What You'll Do
Design and implement robust data architectures that support large-scale processing and analytics. Develop optimized data workflows using PySpark and SQL, ensuring high performance and reliability across distributed systems. Collaborate with data scientists and analysts to understand requirements and deliver scalable solutions on cloud platforms, primarily within Azure and Databricks environments.
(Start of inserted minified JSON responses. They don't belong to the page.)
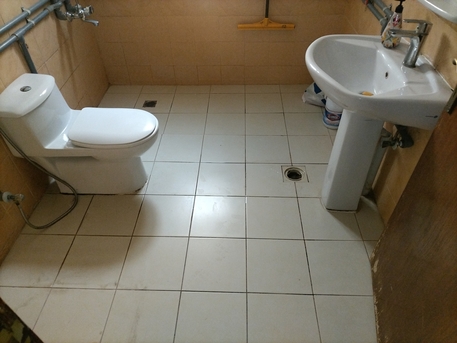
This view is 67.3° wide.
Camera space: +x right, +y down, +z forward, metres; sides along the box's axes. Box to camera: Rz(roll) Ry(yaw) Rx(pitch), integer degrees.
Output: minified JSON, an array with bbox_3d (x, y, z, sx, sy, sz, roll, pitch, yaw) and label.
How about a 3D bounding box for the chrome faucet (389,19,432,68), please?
[{"bbox_3d":[0.720,-0.516,1.401,0.157,0.178,0.048,1,42,2],"label":"chrome faucet"}]

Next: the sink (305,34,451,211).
[{"bbox_3d":[0.593,-0.157,1.727,0.500,0.825,0.615,1,42,2],"label":"sink"}]

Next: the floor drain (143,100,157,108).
[{"bbox_3d":[-0.641,-0.552,2.823,0.101,0.010,0.101,1,42,2],"label":"floor drain"}]

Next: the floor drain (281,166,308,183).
[{"bbox_3d":[0.419,0.018,2.158,0.152,0.010,0.152,1,42,2],"label":"floor drain"}]

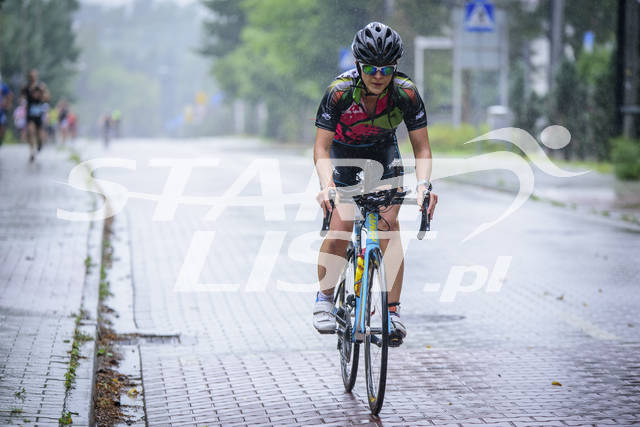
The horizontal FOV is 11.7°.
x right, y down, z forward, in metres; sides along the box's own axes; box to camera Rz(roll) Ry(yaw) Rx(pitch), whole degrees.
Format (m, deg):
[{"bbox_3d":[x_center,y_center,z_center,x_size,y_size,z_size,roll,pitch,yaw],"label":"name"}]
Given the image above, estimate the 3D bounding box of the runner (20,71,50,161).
[{"bbox_3d":[-5.349,-1.842,58.500,0.580,1.740,0.700,0,2,-5],"label":"runner"}]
Take ownership of end-to-end data pipeline development, from ingestion to transformation and storage. Use Python to build reusable components and automate complex data operations. Continuously refine existing systems for efficiency, maintainability, and scalability.
Requirements
- Minimum of six years of professional experience in data engineering roles
- Proven expertise with PySpark for large-volume data processing
- Strong proficiency in writing and tuning SQL queries
- Hands-on background in Python for data pipeline development
- Direct experience building solutions in Databricks
- Familiarity with Hadoop and Hive for batch processing workloads
- Working knowledge of version control systems such as GIT
- Experience orchestrating workflows using tools like Airflow or Dagster
- Solid track record working in Azure cloud environments
Technical Stack
PySpark, SQL, Python, Databricks, Hadoop, Hive, GIT, Airflow, Dagster, Azure
Work Mode
This is a globally remote-friendly position, open to candidates regardless of location. The role supports flexible scheduling with asynchronous collaboration across time zones.